Extract to read
:::

Like all the other kids I knew growing up in Yorba Linda in the early 70s, I wore shoes only to school or when my parents forced me to put them on for certain formal occasions; weddings and funerals come to mind. I hated wearing them so much I usually pushed the issue to the point of being physically punished; corporal punishment was cool in our house back before spanking was deemed politically incorrect. My old man spanked proudly and even used to show off his patriarchal prowess to the other nearby adults by publically threatening to take off his belt. And like all the other kids in the neighborhood, I saw no logical reason to put shoes on to go in a restaurant or grocery store. Some of my earliest memories as a living being interacting with the environment involve me being barefoot – for example, the hot asphalt searing as if I were standing in an iron skillet while my head was aching from eating a pistachio ice-cream cone too fast, my tongue and teeth frozen. So many sensations: some pleasant, like walking in the grass or sand at the beach, and others not so much, such as stepping in a pile of warm, fresh dog shit – or even having a dog lick your foot for that matter. Of course, some things every kid has to experience, such as stepping on a nail, and there are some dangers you never have to be warned or threatened about twice – like riding barefoot on the back of a bike and having the meaty ball of your foot torn off by the real-wheel spokes.
I remember marveling at how the pavement retained its heat once the sun went down and the air cooled. You could stand in the middle of the street wearing nothing but a pair of cut-off Levi’s, the air temperature perfect with just a slight breeze that seemed to carry away the smog that made your lungs heavy during the day. The asphalt was still warm as the final peach-colored line of the horizon blended with the blue-black of night sky. We stood like that almost every night, waiting for the fireworks to explode above Disneyland thirty miles away. Their dazzling array of brightly colored shapes would expand like tiny universes being created – silently for a few seconds until the sound followed, a muffled thump you had to strain to hear. The novelty of the event had long worn off, however; the commencement of the nightly displays was the signal for us to get our asses home.

:::

Required task
Could you copy, word for word, the part of the barefoot-childhood excerpt that opens with the words containing "I remember marveling" and closes with "our asses home."? The data after this point stands apart from the barefoot-childhood excerpt.

Data segment
:::

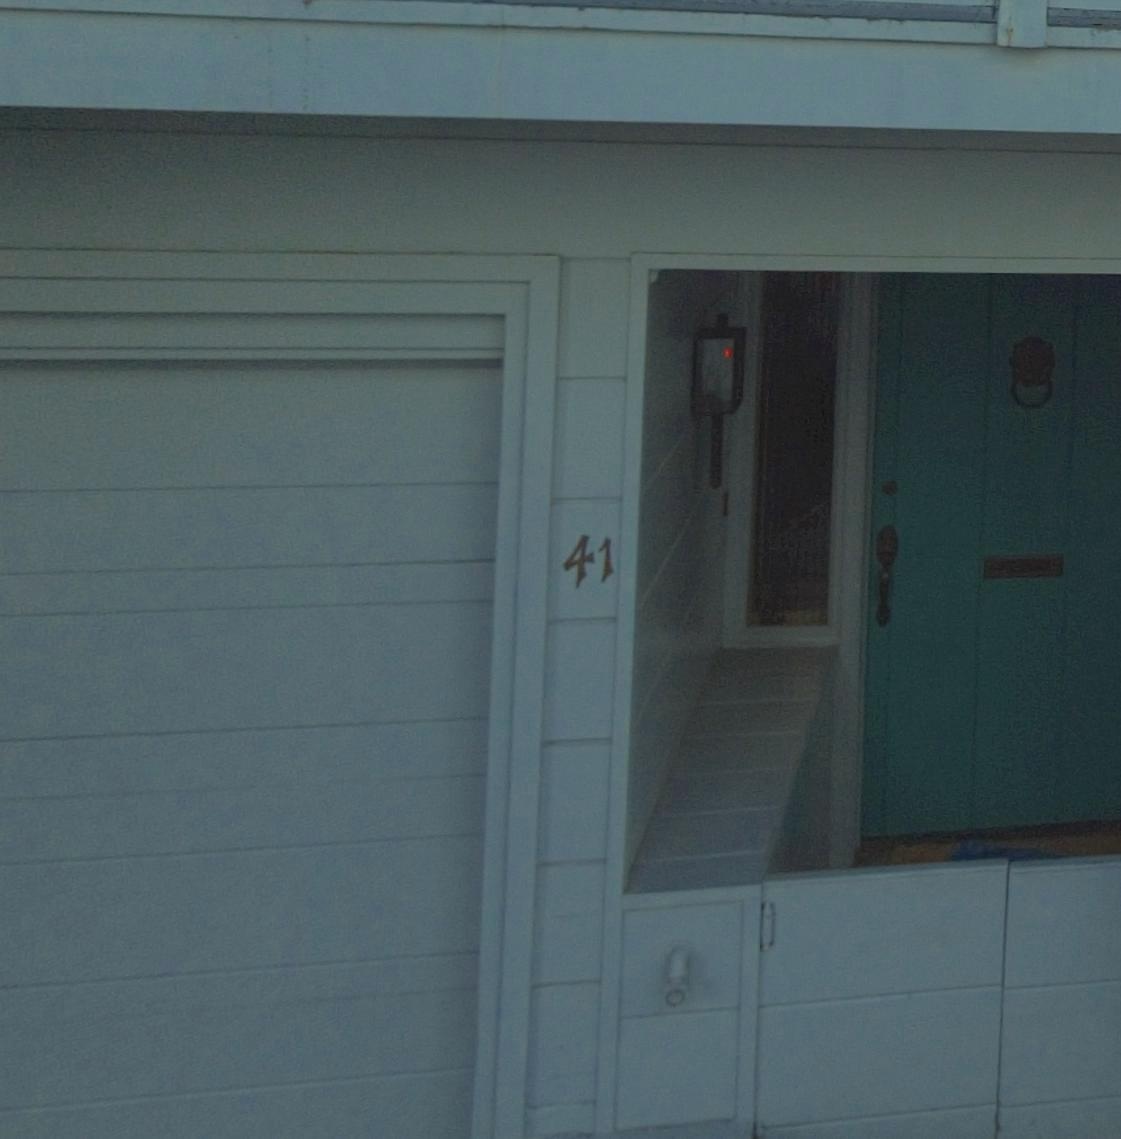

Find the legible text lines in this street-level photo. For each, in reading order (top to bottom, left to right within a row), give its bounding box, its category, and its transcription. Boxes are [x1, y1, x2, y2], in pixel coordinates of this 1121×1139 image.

[559, 529, 618, 591] StreetNumber: 41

:::

Solution
I remember marveling at how the pavement retained its heat once the sun went down and the air cooled. You could stand in the middle of the street wearing nothing but a pair of cut-off Levi’s, the air temperature perfect with just a slight breeze that seemed to carry away the smog that made your lungs heavy during the day. The asphalt was still warm as the final peach-colored line of the horizon blended with the blue-black of night sky. We stood like that almost every night, waiting for the fireworks to explode above Disneyland thirty miles away. Their dazzling array of brightly colored shapes would expand like tiny universes being created – silently for a few seconds until the sound followed, a muffled thump you had to strain to hear. The novelty of the event had long worn off, however; the commencement of the nightly displays was the signal for us to get our asses home.